Worldwide, lung cancer caused an estimated 1.8 million deaths in 2020 [33]. In the United States, there are over 230,000 new cases of lung cancer and 130,000 deaths annually [34]. In recent years, immunotherapy (with or without chemotherapy) and targeted agents against specific mutations (EGFR, ALK, K-RAS, and others) have dramatically improved the survival of these patients. The U.S. FDA recently approved neoadjuvant nivolumab plus chemotherapy for patients with resectable NSCLC. However, patients with resectable disease (stage IIIA) still lack a standard treatment approach.
The results of the NADIM II study were presented by Mariano Provencio-Pulla, MD, PhD (Hospital Universitario Puerta de Hierro, Madrid, Spain) [35]. The study enrolled 86 patients who were randomly assigned to receive nivolumab plus carboplatin-based chemotherapy or chemotherapy alone. The primary endpoint was pathological complete response (pCR). The trial found that neoadjuvant nivolumab plus carboplatin-based chemotherapy improves pCR for patients with resectable stage IIIA NSCLC compared with chemotherapy alone: 36.8% versus 6.9%, correspondingly. The addition of nivolumab to chemotherapy did not significantly increase toxicity. This study confirms the superiority of the chemo-immuno combination in patients with resectable stage IIIA NSCLC in terms of pCR, as well as the feasibility of surgery, with a moderate increase in grade 3-4 toxicity. It means that we can expect a change in the standard of care for these patients.
KRAS mutations account for 25% of oncogene-driven NSCLC cases, and understanding the clinical features of these tumors may be critical for optimized treatment algorithms.
Oladimeji Akinboro (Center for Drug Evaluation and Research, U.S. FDA, Silver Spring, MD USA) presented “Outcomes of anti–PD-(L)1 therapy with or without chemotherapy (chemo) for first-line (1L) treatment of advanced non–small cell lung cancer (NSCLC) with PD-L1 score ≥ 50%: U.S.FDA pooled analysis.” [36] This study looked at outcomes of first-line ICIs, with or without chemotherapy, based on the KRAS mutation status and PD-L1 expression.
The authors pulled data from 12 registrational clinical trials investigating first-line checkpoint inhibitor-containing regimens and found no significant difference between KRAS wild-type and mutant for overall survival regardless of the regimen used. This analysis suggests that patients with KRAS-mutated NSCLC benefit from 1L chemo-ICI similarly to those with KRAS wild-type NSCLC and should receive combination therapy upfront. Patients with KRAS-mutated NSCLC derived the most significant benefit from the combination of chemo-ICI compared to ICI or chemo alone. Clinical trials investigating targeted therapies for KRAS-mutated NSCLC in the 1L should include a chemo-ICI comparator arm.

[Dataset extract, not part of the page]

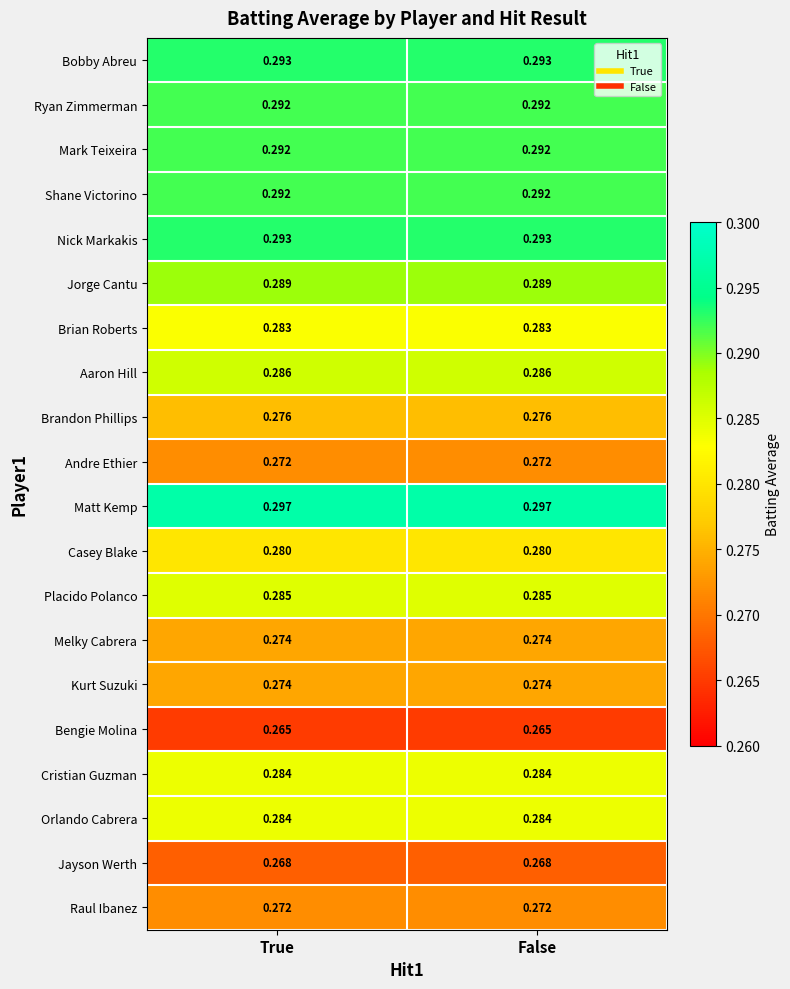

Is the value of Jorge Cantu at False greater than the value of Casey Blake at False?

Yes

The combination of TKI and chemotherapy has shown improved clinical outcomes in advanced EGFR mutated NSCLC patients. Brain metastases are a critical issue for patients with EGFR-positive NSCLC, considering a baseline incidence of about 25-30%, with uncertain treatment perspectives due to the low intracranial activity of most medications used for NSCLC treatment.

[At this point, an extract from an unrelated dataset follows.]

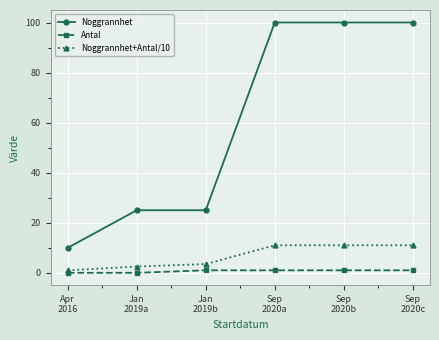

What is the average value of the Noggrannhet series?

60.0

Likun Chen (Department of Medical Oncology, Sun Yat-sen University Cancer Center, China) presented findings from an open-label, randomized, multicenter, Phase 3 study in which patients with EGFR-mutated non–small cell lung cancer and brain metastases were randomized to receive gefitinib alone or gefitinib plus pemetrexed-platinum chemotherapy until intracranial progressive diseases, unacceptable adverse, or any cause of death [37]. The study showed an increased median intracranial PFS of 15.6 months in the gefitinib plus chemotherapy group versus 9.1 months in the gefitinib group (P < 0.001). Similarly, the median PFS was significantly longer with gefitinib plus chemotherapy than with gefitinib alone (16.3 months versus 9.5 months, P < 0.001). Median OS was 35.0 months in the gefitinib plus chemotherapy group versus 28.9 months in the gefitinib group. Based on the findings from the study, the authors concluded that in untreated EGFR-mutated NSCLC patients with brain metastases, gefitinib plus chemotherapy was superior with respect to improved intracranial PFS, PFS, and a tendency of OS than gefitinib alone, and could be the optional first-line treatment.